About this task. Output every line below exactly, please, omitting pictures.

Dataset records.
= Beginning of Section =

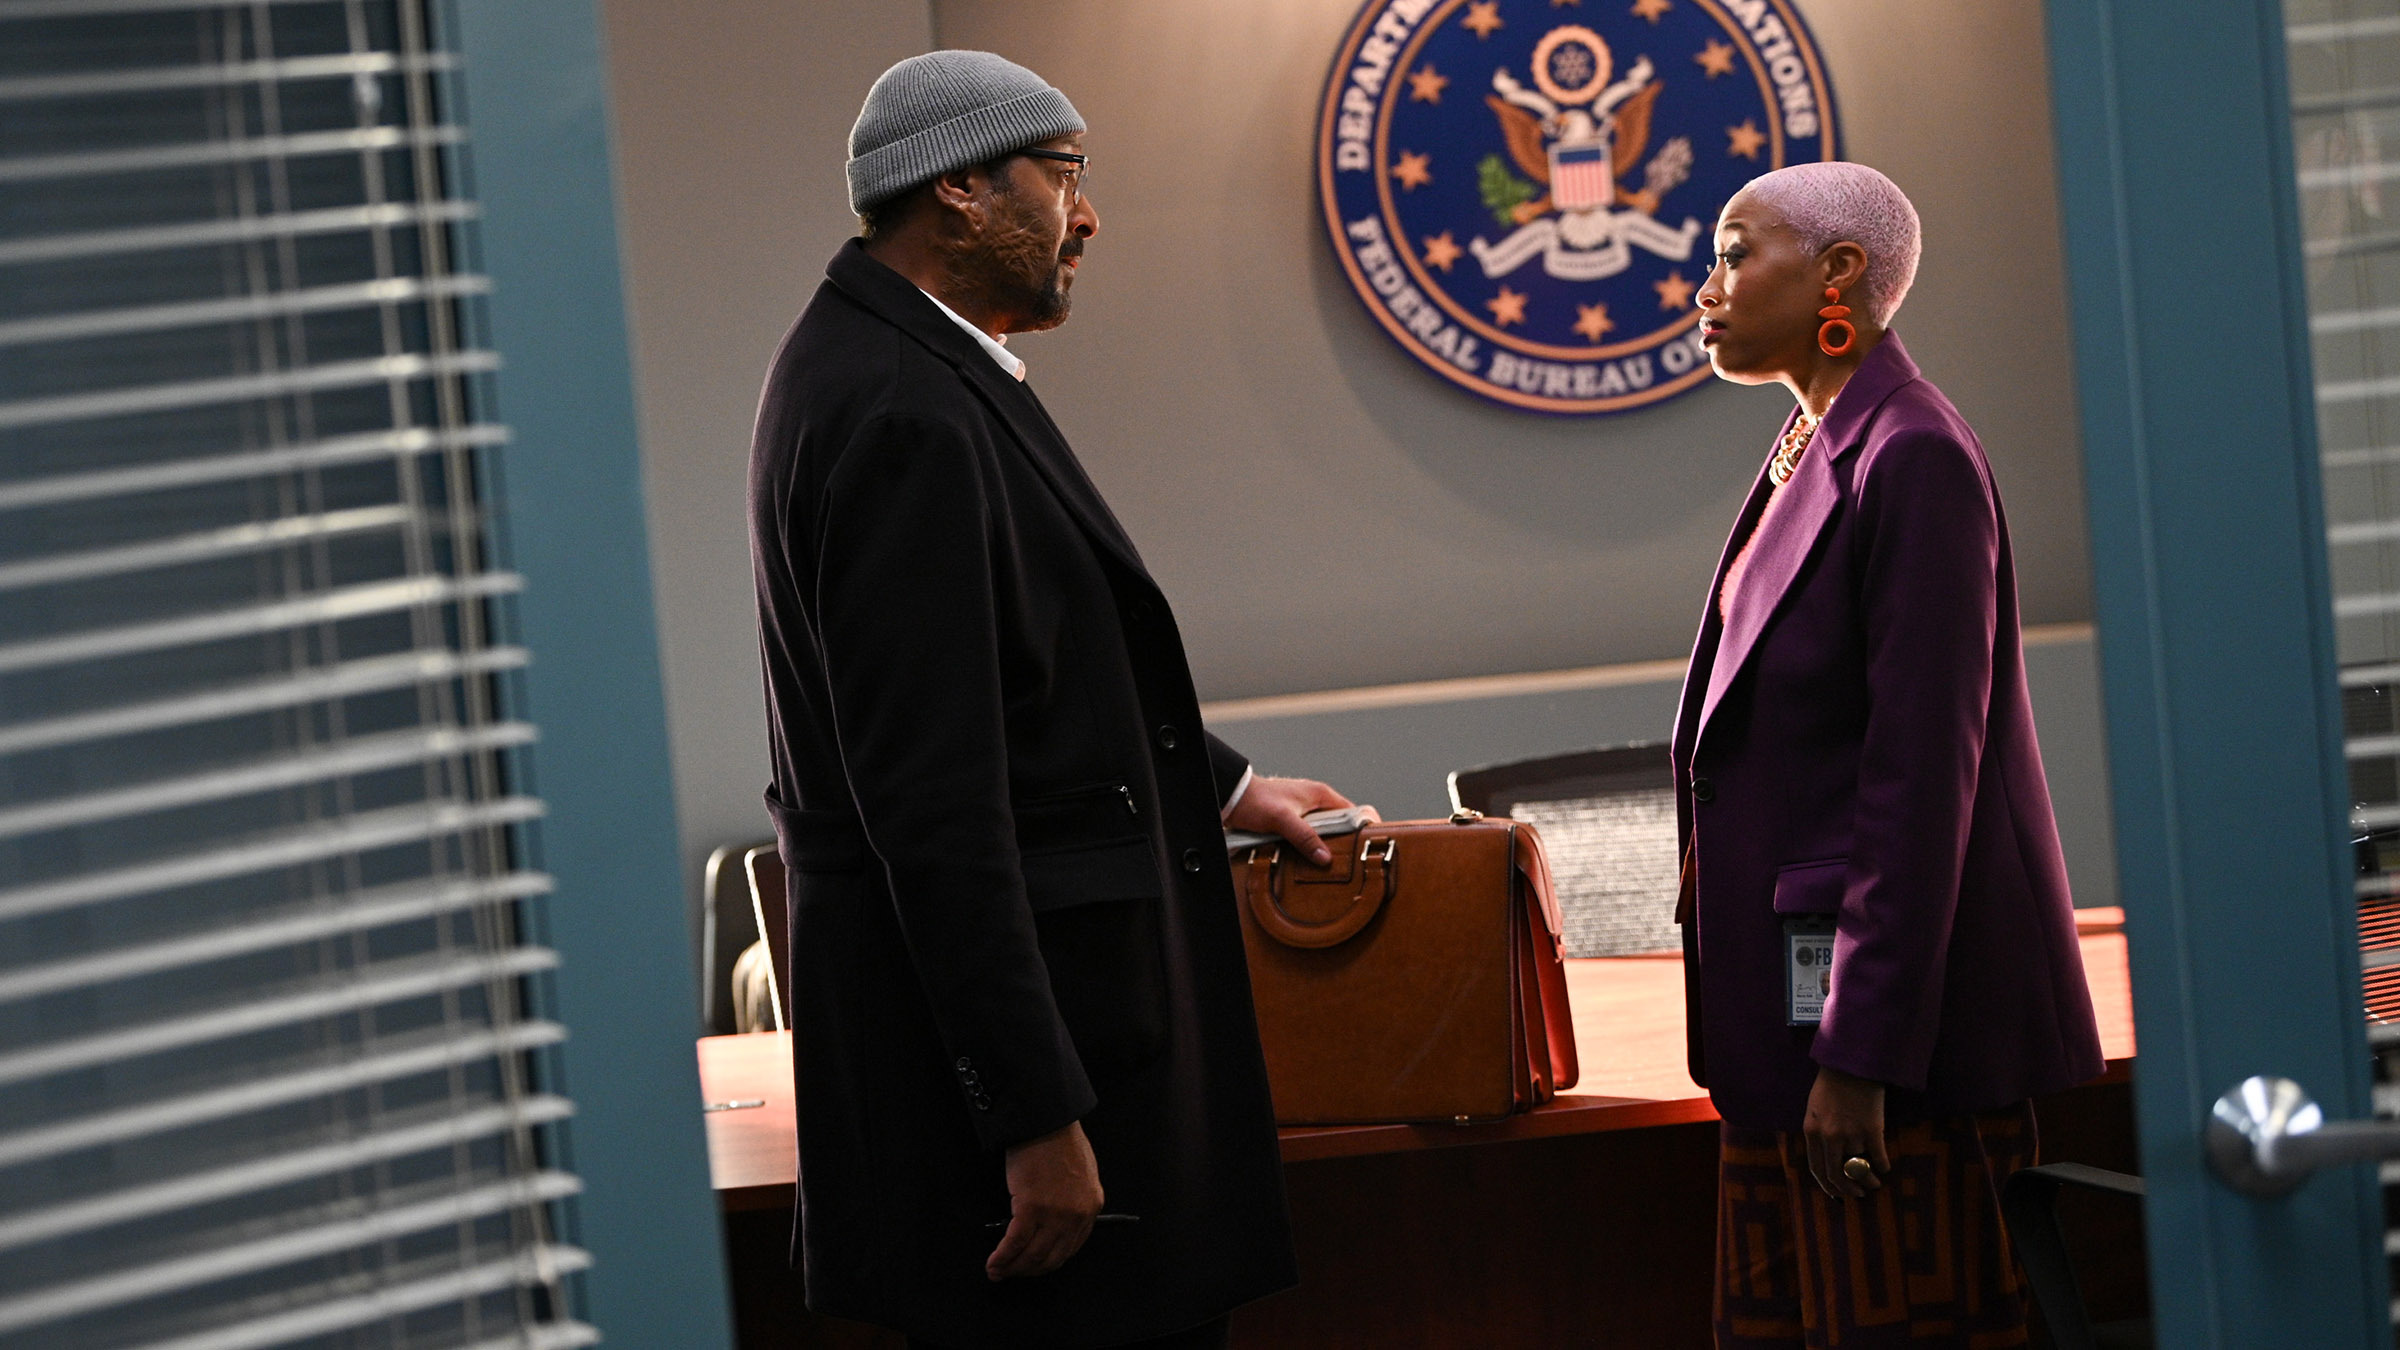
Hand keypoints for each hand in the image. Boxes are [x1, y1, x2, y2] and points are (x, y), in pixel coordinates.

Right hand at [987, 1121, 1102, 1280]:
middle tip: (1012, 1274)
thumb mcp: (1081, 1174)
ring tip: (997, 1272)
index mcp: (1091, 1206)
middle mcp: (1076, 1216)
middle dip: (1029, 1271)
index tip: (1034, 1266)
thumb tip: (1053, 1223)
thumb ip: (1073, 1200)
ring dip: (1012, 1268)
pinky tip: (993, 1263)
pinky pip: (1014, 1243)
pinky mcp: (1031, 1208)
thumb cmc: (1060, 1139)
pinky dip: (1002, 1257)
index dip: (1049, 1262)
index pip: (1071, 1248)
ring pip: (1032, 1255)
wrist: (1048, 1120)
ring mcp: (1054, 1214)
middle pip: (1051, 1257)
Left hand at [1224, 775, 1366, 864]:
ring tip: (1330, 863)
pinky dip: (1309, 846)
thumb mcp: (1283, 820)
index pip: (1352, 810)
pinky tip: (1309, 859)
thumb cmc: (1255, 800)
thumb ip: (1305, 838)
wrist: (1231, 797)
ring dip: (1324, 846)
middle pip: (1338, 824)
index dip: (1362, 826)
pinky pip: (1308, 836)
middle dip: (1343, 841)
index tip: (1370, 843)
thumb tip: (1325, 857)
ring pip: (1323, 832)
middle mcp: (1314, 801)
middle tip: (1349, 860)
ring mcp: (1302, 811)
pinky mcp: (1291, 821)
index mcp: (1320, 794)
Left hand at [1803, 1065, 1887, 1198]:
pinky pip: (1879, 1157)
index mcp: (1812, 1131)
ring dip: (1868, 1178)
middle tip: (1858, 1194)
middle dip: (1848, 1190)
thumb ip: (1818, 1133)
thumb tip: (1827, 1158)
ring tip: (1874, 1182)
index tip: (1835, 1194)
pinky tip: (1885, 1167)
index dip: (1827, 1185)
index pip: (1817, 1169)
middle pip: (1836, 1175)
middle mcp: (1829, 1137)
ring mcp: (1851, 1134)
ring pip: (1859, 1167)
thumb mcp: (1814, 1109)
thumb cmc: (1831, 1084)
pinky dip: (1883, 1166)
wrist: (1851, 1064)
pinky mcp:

= End of Section =

Your response.
Hand keypoints for each hand in the image. Boxes are [x1, y1, x2, y2] and points are (x, y), in pixel coordinates.

Right hand at [987, 1121, 1102, 1280]:
middle tip: (1012, 1274)
thumb mcp: (1081, 1174)
ring tip: (997, 1272)
index mcp: (1091, 1206)
middle mcp: (1076, 1216)
middle dip: (1029, 1271)
index tip: (1034, 1266)
thumb tip: (1053, 1223)
thumb ip: (1073, 1200)
ring dip: (1012, 1268)
pinky tip: (993, 1263)
pinky pip: (1014, 1243)
pinky mcp: (1031, 1208)
thumb cmc: (1060, 1139)
pinky dip: (1002, 1257)
index dip: (1049, 1262)
index pip: (1071, 1248)
ring pip: (1032, 1255)
wrist: (1048, 1120)
ring mcp: (1054, 1214)
middle pip: (1051, 1257)
Left hand at [1224, 775, 1366, 864]:
ring tip: (1330, 863)
pinky dip: (1309, 846)
thumb mcp: (1283, 820)
index pip: (1352, 810)
pinky tip: (1309, 859)
thumb cmc: (1255, 800)
thumb ip: (1305, 838)
wrist: (1231, 797)
ring dip: (1324, 846)
middle pip: (1338, 824)
index dip: (1362, 826)
pinky pip: (1308, 836)
middle dip: (1343, 841)
index tip: (1370, 843)
thumb tip: (1325, 857)
ring pip: (1323, 832)
middle mcp: (1314, 801)
middle tip: (1349, 860)
ring mcp: (1302, 811)
pinky mcp: (1291, 821)
index mcp: (1320, 794)
Left hand at [1803, 1065, 1887, 1198]:
pinky pip: (1879, 1157)
index mcp: (1812, 1131)
ring dip: (1868, 1178)
middle tip: (1858, 1194)
middle dip: (1848, 1190)
thumb ip: (1818, 1133)
thumb tip: (1827, 1158)
ring tip: (1874, 1182)
index tip: (1835, 1194)
pinky tip: (1885, 1167)
index dip: (1827, 1185)
index pip: (1817, 1169)
middle pip: (1836, 1175)
middle mcp: (1829, 1137)
ring mcp: (1851, 1134)
ring pip: (1859, 1167)
thumb mcp: (1814, 1109)
thumb cmc: (1831, 1084)
pinky dip: (1883, 1166)
wrist: (1851, 1064)
pinky mcp:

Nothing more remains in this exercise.